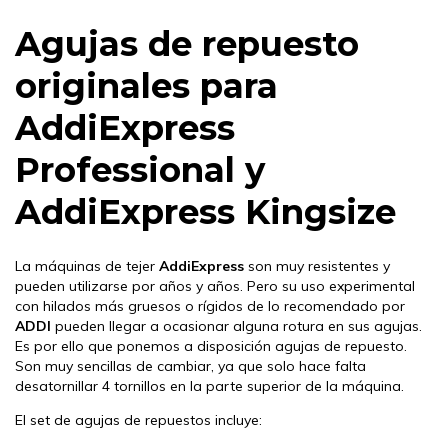
Agujas de repuesto
originales para
AddiExpress
Professional y
AddiExpress Kingsize
La máquinas de tejer
AddiExpress
son muy resistentes y
pueden utilizarse por años y años. Pero su uso experimental
con hilados más gruesos o rígidos de lo recomendado por
ADDI
pueden llegar a ocasionar alguna rotura en sus agujas.
Es por ello que ponemos a disposición agujas de repuesto.
Son muy sencillas de cambiar, ya que solo hace falta
desatornillar 4 tornillos en la parte superior de la máquina.
El set de agujas de repuestos incluye:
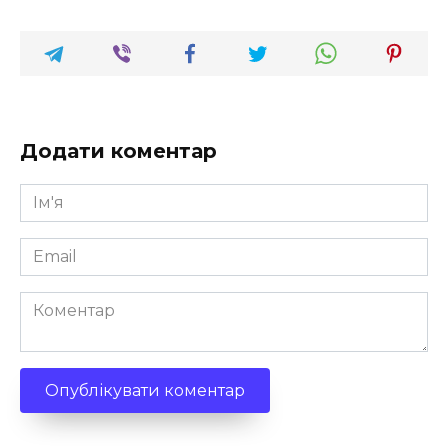
Додати коментар
Ім'я
*
Email
*
Коментар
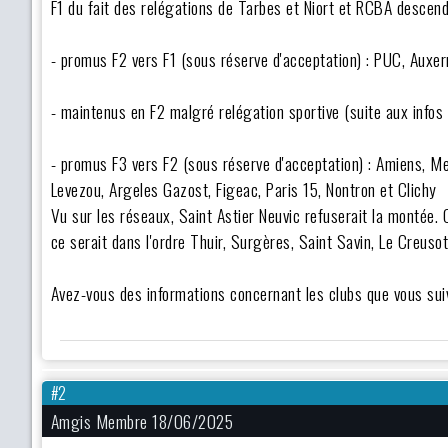
F1 du fait des relégations de Tarbes et Niort et RCBA descen
- promus F2 vers F1 (sous réserve d'acceptation) : PUC, Auxer
- maintenus en F2 malgré relégation sportive (suite aux info
- promus F3 vers F2 (sous réserve d'acceptation) : Amiens, Me
Levezou, Argeles Gazost, Figeac, Paris 15, Nontron et Clichy
Vu sur les réseaux, Saint Astier Neuvic refuserait la montée. 
ce serait dans l'ordre Thuir, Surgères, Saint Savin, Le Creus
Avez-vous des informations concernant les clubs que vous sui
#2
Amgis Membre 18/06/2025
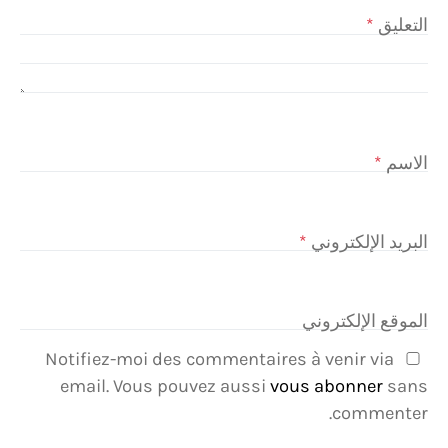
التعليق
*
الاسم
*
البريد الإلكتروني
*
الموقع الإلكتروني
Notifiez-moi des commentaires à venir via
email. Vous pouvez aussi
vous abonner
sans
commenter.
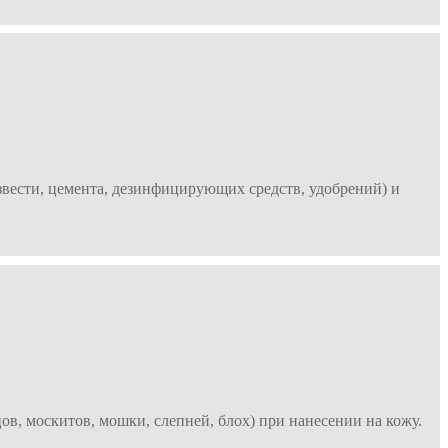
вести, цемента, дезинфицирующих средств, удобрений) и
в, москитов, мошки, слепней, блох) при нанесении на кожу.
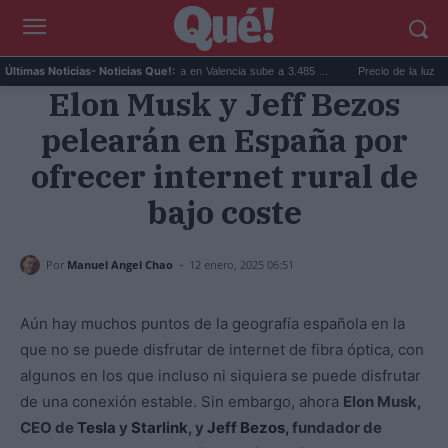
..
El precio de la vivienda en Valencia sube a 3.485 ...
Precio de la luz hoy, jue
Últimas Noticias
- Noticias Que!:
Elon Musk y Jeff Bezos
pelearán en España por
ofrecer internet rural de
bajo coste
-
Por
Manuel Angel Chao
12 enero, 2025 06:51
Aún hay muchos puntos de la geografía española en la
que no se puede disfrutar de internet de fibra óptica, con
algunos en los que incluso ni siquiera se puede disfrutar
de una conexión estable. Sin embargo, ahora
Elon Musk,
CEO de
Tesla
y
Starlink
, y
Jeff Bezos,
fundador de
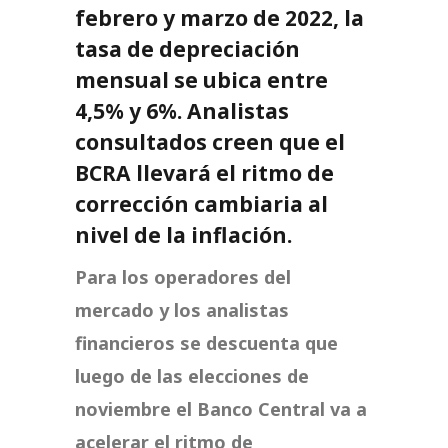
febrero y marzo de 2022, la
tasa de depreciación
mensual se ubica entre
4,5% y 6%. Analistas
consultados creen que el
BCRA llevará el ritmo de
corrección cambiaria al
nivel de la inflación.
Para los operadores del
mercado y los analistas
financieros se descuenta que
luego de las elecciones de
noviembre el Banco Central va a
acelerar el ritmo de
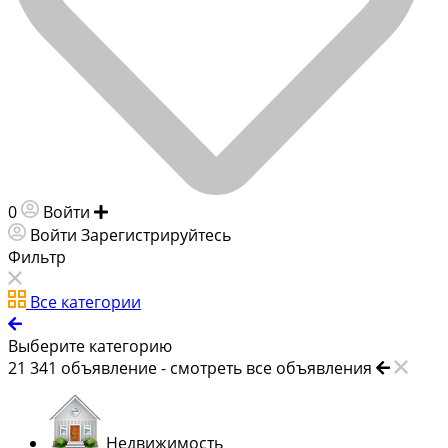
0
Войти
Добавить объявление
Войти
Зарегистрируйтесь
Фильтр
Все категории
Выберите категорию
21 341
объявление -
смотреть все объявления
Недвижимость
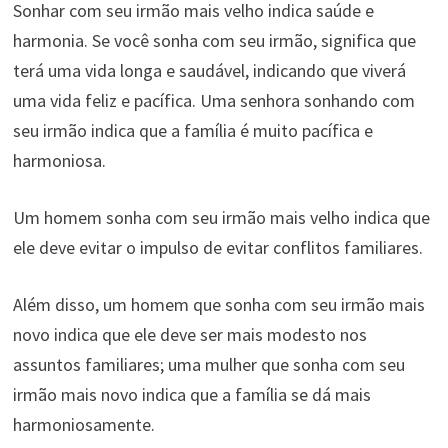
Sonhar com seu irmão mais velho indica saúde e
harmonia. Se você sonha com seu irmão, significa que
terá uma vida longa e saudável, indicando que viverá
uma vida feliz e pacífica. Uma senhora sonhando com
seu irmão indica que a família é muito pacífica e
harmoniosa.
Um homem sonha com seu irmão mais velho indica que
ele deve evitar o impulso de evitar conflitos familiares.
Além disso, um homem que sonha com seu irmão mais
novo indica que ele deve ser mais modesto nos
assuntos familiares; uma mulher que sonha com seu
irmão mais novo indica que a família se dá mais
harmoniosamente.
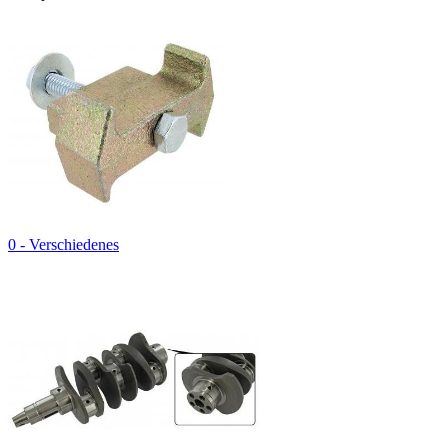
0 - Verschiedenes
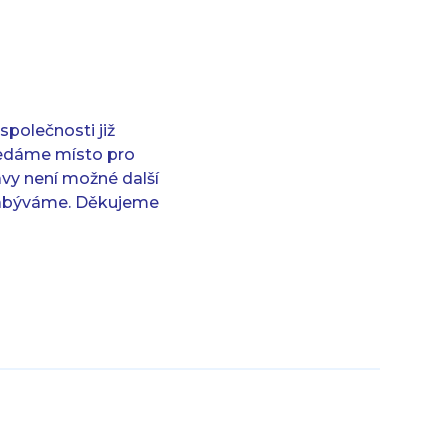
společnosti již
hledáme místo pro
avy není možné další
ě zabýváme. Děkujeme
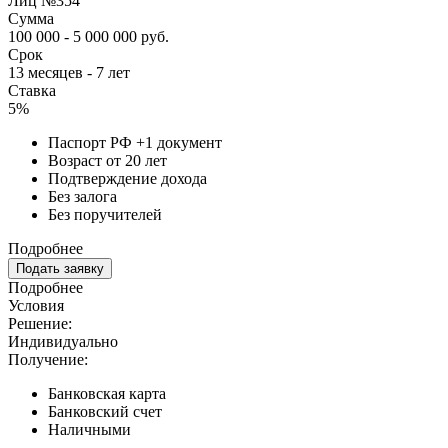
Лиц №354
Сумма
100 000 - 5 000 000 руб.
Срок
13 месяцев - 7 лет
Ставка
5%
Паспорт РФ +1 документ
Возраст от 20 лет
Подтверждение дохода
Без залога
Без поручителей
Подробнее
Подать заявку
Подробнее
Условия
Решение:
Индивидуально
Получение:
Банковская карта
Банковский счет
Наличными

_WORK INSTRUCTION:_ The answer must be a single number: how many lines in the data above contain the string "الإلكتروني".

_FINAL ANSWER:_ 2